Japan native Ryohei Kawanishi is at the helm of LANDLORD as designer and creative director, having created the brand in 2015. He graduated from Parsons School of Design the same year with a Masters of Fine Arts in Fashion Design and Society, having studied at Central Saint Martins College of Arts and Design in London in 2011, so he knows what he’s talking about when it comes to the future of fashion design… tees too.
For those who don’t know Avi Gold, he grew up in downtown Vancouver where his interest in street culture was born. A longtime Sneeze Magazine contributor, Gold also has a hand in many other notable projects. Better (formerly Bootleg Is Better), has come into it’s own over the past year, ending 2017 with a pop-up at Dover Street Market in London. The brand, signified by its name, uses obvious points of reference for its design that can sometimes border on copyright infringement… or does it?
Another name associated with Dover Street Market, IDEA is actually the book concession store at DSM, sourcing some of the rarest and most interesting books from around the world and publishing their own to add to the pile. Outside of books, they also produce their own line of tees. The above is from a series in which they took the most popular images on their Instagram account, taken from books they sold, reached out to the creators of said images for permission and put those images on tees. Simply ingenious.

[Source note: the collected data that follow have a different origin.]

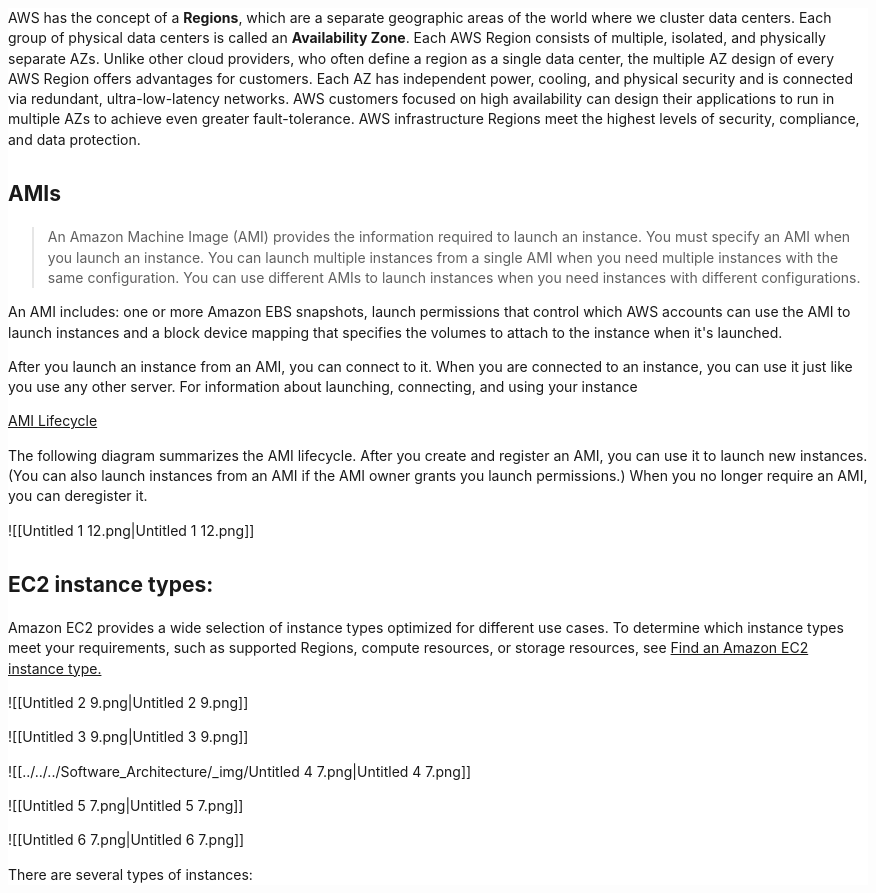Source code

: AWS has the concept of a **Regions**, which are a separate geographic areas of the world where we cluster data centers. Each group of physical data centers is called an **Availability Zone**. Each AWS Region consists of multiple, isolated, and physically separate AZs. Unlike other cloud providers, who often define a region as a single data center, the multiple AZ design of every AWS Region offers advantages for customers. Each AZ has independent power, cooling, and physical security and is connected via redundant, ultra-low-latency networks. AWS customers focused on high availability can design their applications to run in multiple AZs to achieve even greater fault-tolerance. AWS infrastructure Regions meet the highest levels of security, compliance, and data protection.

## AMIs

> An Amazon Machine Image (AMI) provides the information required to launch an instance. You must specify an AMI when you launch an instance. You can launch multiple instances from a single AMI when you need multiple instances with the same configuration. You can use different AMIs to launch instances when you need instances with different configurations.

An AMI includes: one or more Amazon EBS snapshots, launch permissions that control which AWS accounts can use the AMI to launch instances and a block device mapping that specifies the volumes to attach to the instance when it's launched.

After you launch an instance from an AMI, you can connect to it. When you are connected to an instance, you can use it just like you use any other server. For information about launching, connecting, and using your instance

[AMI Lifecycle](https://docs.aws.amazon.com/AWSEC2/latest/UserGuide/ami-lifecycle.html)

The following diagram summarizes the AMI lifecycle. After you create and register an AMI, you can use it to launch new instances. (You can also launch instances from an AMI if the AMI owner grants you launch permissions.) When you no longer require an AMI, you can deregister it.

![[Untitled 1 12.png|Untitled 1 12.png]]

## EC2 instance types:

Amazon EC2 provides a wide selection of instance types optimized for different use cases. To determine which instance types meet your requirements, such as supported Regions, compute resources, or storage resources, see [Find an Amazon EC2 instance type.](https://docs.aws.amazon.com/AWSEC2/latest/UserGuide/instance-discovery.html)

![[Untitled 2 9.png|Untitled 2 9.png]]

![[Untitled 3 9.png|Untitled 3 9.png]]

![[../../../Software_Architecture/_img/Untitled 4 7.png|Untitled 4 7.png]]

![[Untitled 5 7.png|Untitled 5 7.png]]

![[Untitled 6 7.png|Untitled 6 7.png]]

  

There are several types of instances:

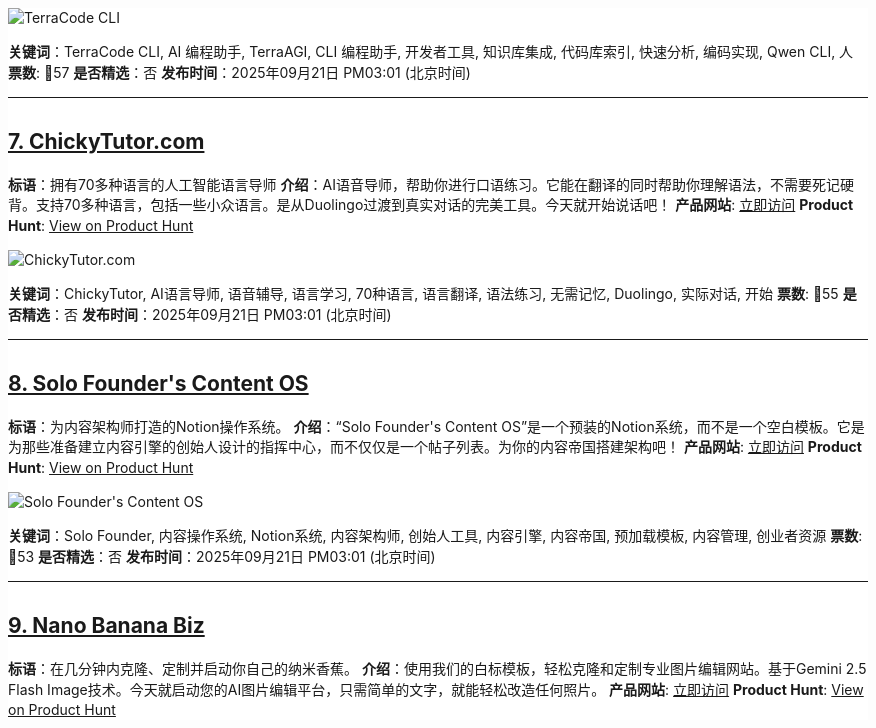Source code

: ![TerraCode CLI]()

**关键词**：TerraCode CLI, AI 编程助手, TerraAGI, CLI 编程助手, 开发者工具, 知识库集成, 代码库索引, 快速分析, 编码实现, Qwen CLI, 人
**票数**: 🔺57
**是否精选**：否
**发布时间**：2025年09月21日 PM03:01 (北京时间)

---

## [7. ChickyTutor.com](https://www.producthunt.com/products/chickytutor?utm_campaign=producthunt-api&utm_medium=api-v2&utm_source=Application%3A+dailyhot+%28ID%3A+133367%29)
**标语**：拥有70多种语言的人工智能语言导师
**介绍**：AI语音导师，帮助你进行口语练习。它能在翻译的同时帮助你理解语法，不需要死记硬背。支持70多种语言，包括一些小众语言。是从Duolingo过渡到真实对话的完美工具。今天就开始说话吧！
**产品网站**: [立即访问](https://www.producthunt.com/r/SOL47FBYSUZKK2?utm_campaign=producthunt-api&utm_medium=api-v2&utm_source=Application%3A+dailyhot+%28ID%3A+133367%29)
**Product Hunt**: [View on Product Hunt](https://www.producthunt.com/products/chickytutor?utm_campaign=producthunt-api&utm_medium=api-v2&utm_source=Application%3A+dailyhot+%28ID%3A+133367%29)

![ChickyTutor.com]()

**关键词**：ChickyTutor, AI语言导师, 语音辅导, 语言学习, 70种语言, 语言翻译, 语法练习, 无需记忆, Duolingo, 实际对话, 开始
**票数**: 🔺55
**是否精选**：否
**发布时间**：2025年09月21日 PM03:01 (北京时间)

---

## [8. Solo Founder's Content OS](https://www.producthunt.com/products/solo-founder-s-content-os?utm_campaign=producthunt-api&utm_medium=api-v2&utm_source=Application%3A+dailyhot+%28ID%3A+133367%29)
**标语**：为内容架构师打造的Notion操作系统。
**介绍**：“Solo Founder's Content OS”是一个预装的Notion系统，而不是一个空白模板。它是为那些准备建立内容引擎的创始人设计的指挥中心，而不仅仅是一个帖子列表。为你的内容帝国搭建架构吧！
**产品网站**: [立即访问](https://www.producthunt.com/r/JJKRME7BA3KW2B?utm_campaign=producthunt-api&utm_medium=api-v2&utm_source=Application%3A+dailyhot+%28ID%3A+133367%29)
**Product Hunt**: [View on Product Hunt](https://www.producthunt.com/products/solo-founder-s-content-os?utm_campaign=producthunt-api&utm_medium=api-v2&utm_source=Application%3A+dailyhot+%28ID%3A+133367%29)

![Solo Founder's Content OS]()

**关键词**：Solo Founder, 内容操作系统, Notion系统, 内容架构师, 创始人工具, 内容引擎, 内容帝国, 预加载模板, 内容管理, 创业者资源
**票数**: 🔺53
**是否精选**：否
**发布时间**：2025年09月21日 PM03:01 (北京时间)

---

## [9. Nano Banana Biz](https://www.producthunt.com/products/nano-banana-biz?utm_campaign=producthunt-api&utm_medium=api-v2&utm_source=Application%3A+dailyhot+%28ID%3A+133367%29)
**标语**：在几分钟内克隆、定制并启动你自己的纳米香蕉。
**介绍**：使用我们的白标模板，轻松克隆和定制专业图片编辑网站。基于Gemini 2.5 Flash Image技术。今天就启动您的AI图片编辑平台，只需简单的文字，就能轻松改造任何照片。
**产品网站**: [立即访问](https://www.producthunt.com/r/ZE55J37R4NMEHV?utm_campaign=producthunt-api&utm_medium=api-v2&utm_source=Application%3A+dailyhot+%28ID%3A+133367%29)
**Product Hunt**: [View on Product Hunt](https://www.producthunt.com/products/nano-banana-biz?utm_campaign=producthunt-api&utm_medium=api-v2&utm_source=Application%3A+dailyhot+%28ID%3A+133367%29)
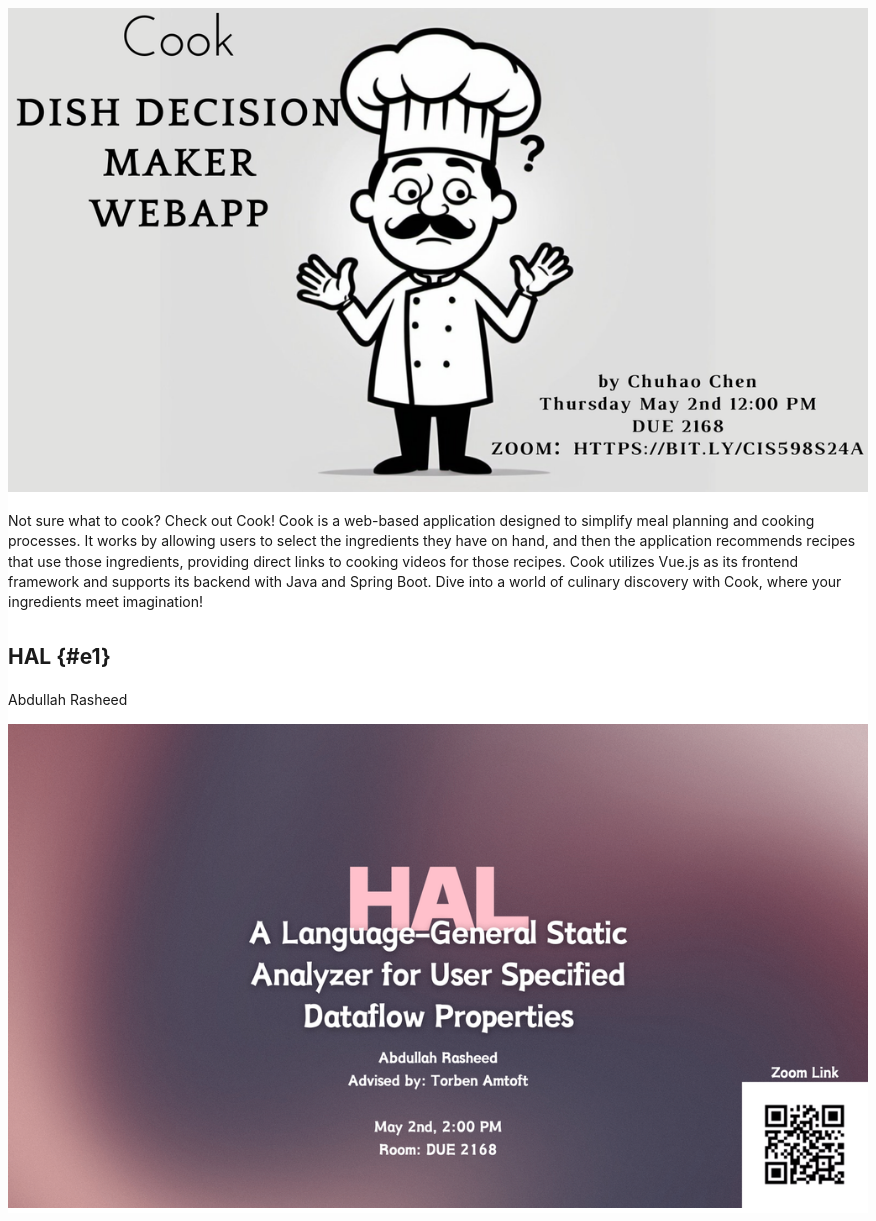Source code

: ![Image](/images/spring2024/chen.png)

Not sure what to cook? Check out Cook! Cook is a web-based application designed to simplify meal planning and cooking processes. It works by allowing users to select the ingredients they have on hand, and then the application recommends recipes that use those ingredients, providing direct links to cooking videos for those recipes. Cook utilizes Vue.js as its frontend framework and supports its backend with Java and Spring Boot. Dive into a world of culinary discovery with Cook, where your ingredients meet imagination!

## HAL {#e1}

Abdullah Rasheed

![Image](/images/spring2024/rasheed.png)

Our last brand is GRINDLONDON – not to be confused with the line of swanky coffee shops. The brand is a longtime London stalwart and has focused on developing an honest approach to what they label “road-ready” menswear, mixing original concepts with the brand’s own roots and culture. Drawing inspiration from many of London’s subcultures, past and present, they aim to embody all the good and bad that London has contributed to world attitudes, magnifying these qualities through their “clean and direct aesthetic.”